22 mars 2019

Nationale

Urbanisme

Régularisation en cours d’instance d’un permis contesté : le Conseil d’Etat donne le mode d’emploi post-ELAN

Pour mémoire, la Loi ELAN (art. 80) a créé l’article L600-5-2 du code de l’urbanisme, reprenant la jurisprudence administrative, selon lequel lorsqu'une décision modificative (PCM) ou une mesure de régularisation intervient au cours d'une instance portant sur un recours dirigé contre le permis de construire initialement et que cette décision a été communiquée aux parties à cette instance, la légalité de cet acte ne peut être contestée par les parties que dans le cadre de cette même instance.

Le Conseil d’Etat a jugé que « En l'absence de disposition expresse y faisant obstacle, ces dispositions, qui conduisent à donner compétence au juge d'appel pour statuer sur une décision modificative ou une mesure de régularisation si celle-ci est communiquée au cours de l'instance relative à l'autorisation délivrée initialement, sont applicables aux instances en cours à la date de leur entrée en vigueur [01.01.2019] » (CE, 15 fév. 2019, N°401384 : Lien )

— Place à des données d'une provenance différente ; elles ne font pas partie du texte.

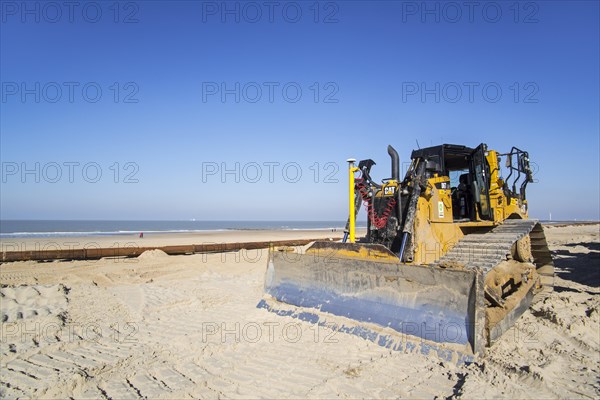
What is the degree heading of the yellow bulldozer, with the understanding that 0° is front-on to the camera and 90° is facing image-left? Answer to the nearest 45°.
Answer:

Par ailleurs, dans cette décision, la Haute juridiction précise les conditions dans lesquelles les parties à l’instance peuvent contester la décision du juge administratif de recourir à l’annulation conditionnelle d’un permis (art. L600-5 du CU – sursis à statuer du juge administratif).

Il ressort de cette décision que lorsqu’une telle décision a été prise par le TA, d’un côté, le requérant est recevable à faire appel du jugement parce qu’en écartant certains de ses moyens et en faisant usage de ces dispositions, le TA a rejeté sa demande d'annulation totale du permis ; de l’autre côté, le titulaire et l’auteur du permis sont recevables à contester le jugement parce qu'en retenant l'existence d'un ou plusieurs vices entachant la légalité du permis attaqué, il n'a pas complètement rejeté la demande du requérant.

Lorsque le juge d'appel est saisi dans ces conditions d'un appel contre le jugement du TA et qu'un PCM a été délivré aux fins de régulariser les vices du permis relevés par ce jugement, comme le prévoit l'article L. 600-5-2 précité du code de l'urbanisme, le bénéficiaire ou l'auteur de cette mesure de régularisation doit la lui communiquer sans délai.

Les parties de première instance comme les tiers ne peuvent contester cette mesure que devant lui tant que l'instance d'appel est en cours (art. R. 345-1 du code de justice administrative). Par conséquent, si un recours a été formé contre cette mesure de régularisation devant le TA, ce dernier la transmet à la CAA saisie de l'appel contre le permis initial. 

Le juge d'appel doit se prononcer dans un premier temps sur la légalité du permis initial tel qu'attaqué devant le TA :

-s'il estime qu'aucun des moyens dirigés contre ce permis, soulevés en première instance ou directement devant lui, n'est fondé, il doit annuler le jugement, rejeter la demande d'annulation dirigée contre le permis et, s'il est saisi de conclusions en ce sens, statuer également sur la légalité de la mesure de régularisation ;

-si au contraire, il estime fondés un ou plusieurs des moyens dirigés contre le permis initial mais que les vices affectant ce permis ne sont pas régularisables, il doit annuler le jugement en tant qu'il ne prononce qu'une annulation partielle du permis et annuler ce permis dans son ensemble, alors même qu'une mesure de régularisation est intervenue postérieurement au jugement de première instance, cette dernière ne pouvant alors, eu égard aux vices affectant le permis initial, avoir pour effet de le régulariser. Il doit par suite également annuler cette mesure de régularisation par voie de conséquence

Enfin, lorsque le juge d'appel estime que le permis initialement attaqué est affecté d'un ou plusieurs vices régularisables, il statue ensuite sur la légalité de ce permis en prenant en compte les mesures prises le cas échéant en vue de régulariser ces vices, en se prononçant sur leur légalité si elle est contestée. Au terme de cet examen :

-s'il estime que le permis ainsi modifié est régularisé, le juge rejette les conclusions dirigées contre la mesure de régularisation.

-s'il constate que le permis ainsi modifié est toujours affecté d'un vice, il peut faire application des mesures d’annulation partielle (art.L600-5) ou conditionnelle (art. L600-5-1).